A Brazilian neurobiologist recounts the joys of weed.
If it took forever for marijuana to be accepted for its medicinal and recreational possibilities in the U.S., it took even longer in Brazil—in part, writes Ribeiro, because, with its cultivation illegal, experimental marijuana had to be imported, and then with great reluctance on the part of the bureaucracy. Yet, Ribeiro points out, for all the recent work on such things as epilepsy in mice, research into marijuana’s therapeutic values is nothing new; in 1839, he notes, a British doctor in India “demonstrated the use of marijuana preparations for treating convulsions, spasms, and rheumatism,” something the ancients had known for millennia. Yet scientific knowledge has proceeded apace, though it may come as a surprise to some readers that THC was identified as marijuana’s chief active ingredient only in the 1960s.

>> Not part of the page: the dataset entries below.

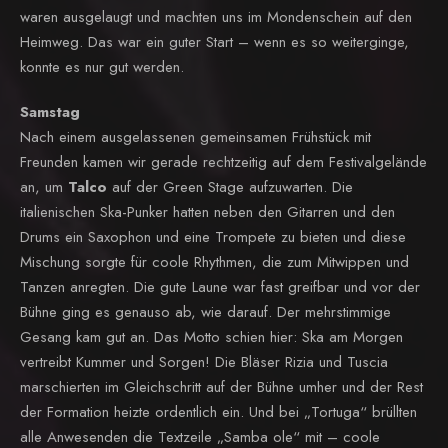
waren ausgelaugt und machten uns im Mondenschein auf den
Heimweg. Das war ein guter Start – wenn es so weiterginge,
konnte es nur gut werden.
Samstag
Nach einem ausgelassenen gemeinsamen Frühstück mit
Freunden kamen wir gerade rechtzeitig auf dem Festivalgelände
an, um
Talco
auf der Green Stage aufzuwarten. Die
italienischen Ska-Punker hatten neben den Gitarren und den
Drums ein Saxophon und eine Trompete zu bieten und diese
Mischung sorgte für coole Rhythmen, die zum Mitwippen und
Tanzen anregten. Die gute Laune war fast greifbar und vor der
Bühne ging es genauso ab, wie darauf. Der mehrstimmige
Gesang kam gut an. Das Motto schien hier: Ska am Morgen
vertreibt Kummer und Sorgen! Die Bläser Rizia und Tuscia
marschierten im Gleichschritt auf der Bühne umher und der Rest
der Formation heizte ordentlich ein. Und bei „Tortuga“ brüllten
alle Anwesenden die Textzeile „Samba ole“ mit – coole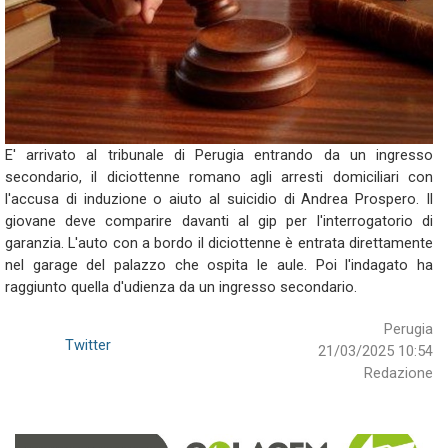
E' arrivato al tribunale di Perugia entrando da un ingresso
secondario, il diciottenne romano agli arresti domiciliari con
l'accusa di induzione o aiuto al suicidio di Andrea Prospero. Il
giovane deve comparire davanti al gip per l'interrogatorio di
garanzia. L'auto con a bordo il diciottenne è entrata direttamente
nel garage del palazzo che ospita le aule. Poi l'indagato ha
raggiunto quella d'udienza da un ingresso secondario.
Perugia
Twitter
21/03/2025 10:54
Redazione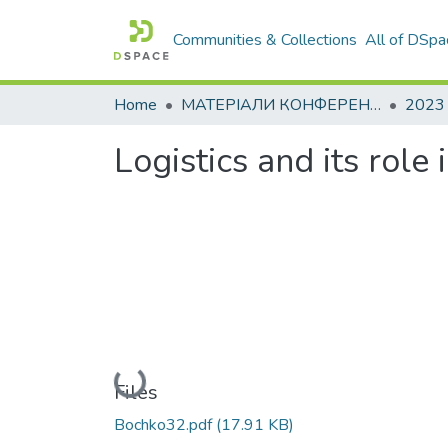
Communities & Collections
All of DSpa
Home
МАТЕРІАЛИ КОНФЕРЕНЦІЙ
2023
Logistics and its role
Loading...
Files
Bochko32.pdf
(17.91 KB)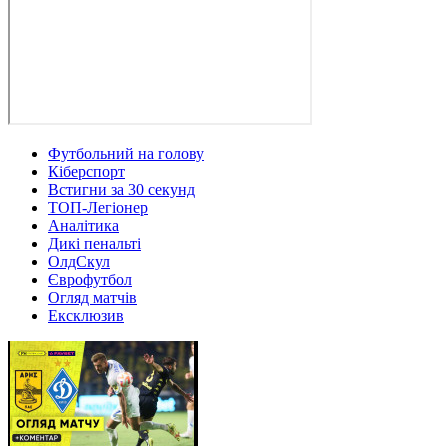
Футбольний на голову
Кіберспорт
Встигни за 30 секунд
ТОП-Легіонер
Аналітика
Дикі пенальті
ОлдСкул
Єврофутбол
Огляд матчів
Ексклюзив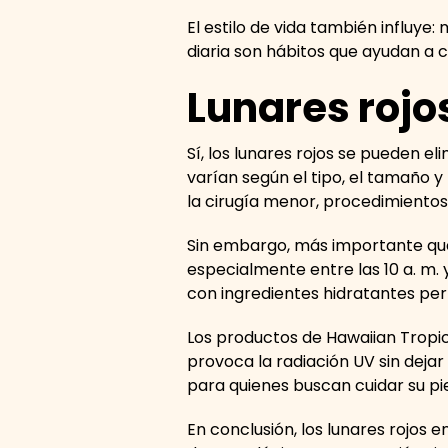
El estilo de vida también influye
diaria son hábitos que ayudan a 
Lunares rojos
Sí, los lunares rojos se pueden e
varían según el tipo, el tamaño y
la cirugía menor, procedimientos
Sin embargo, más importante que e
especialmente entre las 10 a. m. y
con ingredientes hidratantes per
Los productos de Hawaiian Tropic
provoca la radiación UV sin dejar
para quienes buscan cuidar su pie
En conclusión, los lunares rojos e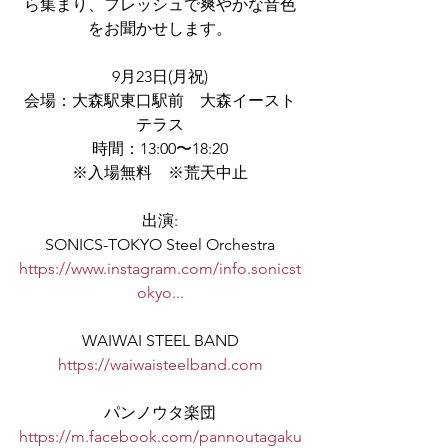
ら集まり、フレッシュで爽やかな⾳⾊
をお聞かせします。
9月23日(月祝)
会場：大森駅東口駅前　大森イースト
テラス
時間：13:00〜18:20
※入場無料　※荒天中止
出演:
SONICS-TOKYO Steel Orchestra
https://www.instagram.com/info.sonicst
okyo
...
WAIWAI STEEL BAND
https://waiwaisteelband.com
パンノウタ楽団
https://m.facebook.com/pannoutagaku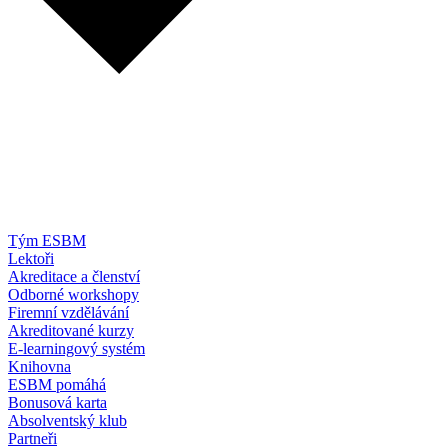
Tým ESBM
Lektoři
Akreditace a členství
Odborné workshopy
Firemní vzdělávání
Akreditované kurzy
E-learningový systém
Knihovna
ESBM pomáhá
Bonusová karta
Absolventský klub
Partneři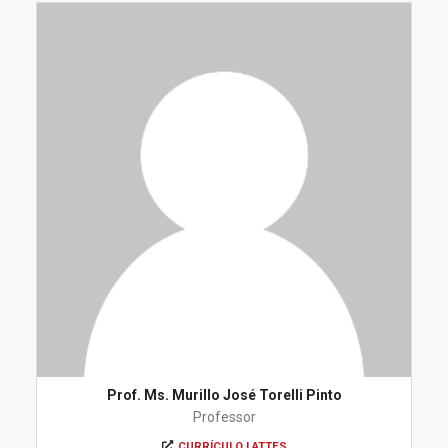
Prof. Ms. Murillo José Torelli Pinto
Professor
CURRÍCULO LATTES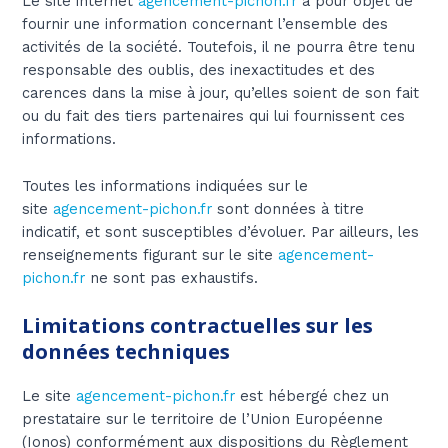
Le site internet
agencement-pichon.fr
a pour objet de
fournir une information concernant l’ensemble des
activités de la société. Toutefois, il ne pourra être tenu
responsable des oublis, des inexactitudes et des
carences dans la mise à jour, qu’elles soient de son fait
ou du fait des tiers partenaires qui lui fournissent ces
informations.
Toutes les informations indiquées sur le
site
agencement-pichon.fr
sont données à titre
indicatif, et sont susceptibles d’évoluer. Par ailleurs, les
renseignements figurant sur le site
agencement-
pichon.fr
ne sont pas exhaustifs.
Limitations contractuelles sur les
données techniques
Le site
agencement-pichon.fr
est hébergé chez un
prestataire sur le territoire de l’Union Européenne
(Ionos) conformément aux dispositions du Règlement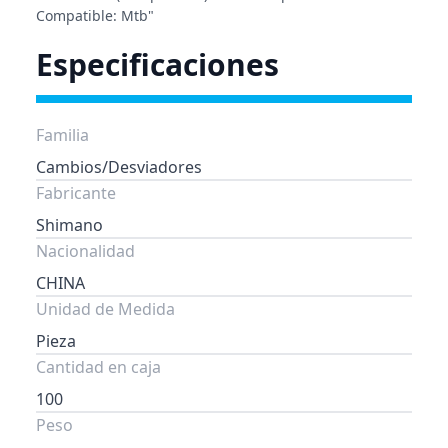
Compatible: Mtb"
Especificaciones
Familia
Cambios/Desviadores
Fabricante
Shimano
Nacionalidad
CHINA
Unidad de Medida
Pieza
Cantidad en caja
100
Peso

The science in Ribeiro’s book begins to soften as it moves along: Ribeiro allows that being baked can tamper with a person’s short-term memory, though not the long-term form, and he explains why it is that a good bong hit requires an Oreo or 10: “In promoting the healthy balance between energy expenditure and food ingestion, cannabinoids act directly on bodily regeneration.” (Thus it is, he suggests, that eating disorders might just find a remedy in toking up.) Despite the echo of Baudelaire in the title, there’s not much poetry in these pages, though there’s plenty of hippie-ish good feelings about “plant teachers” as Ribeiro exalts “wandering the paths of the improbable, that which perhaps will never be, and yet maybe, it might, who knows, it just might be…and may even grow for all to see.” It ain’t quite Jerry Garcia, but the point is made.
You don’t have to be stoned to read this, but it couldn’t hurt.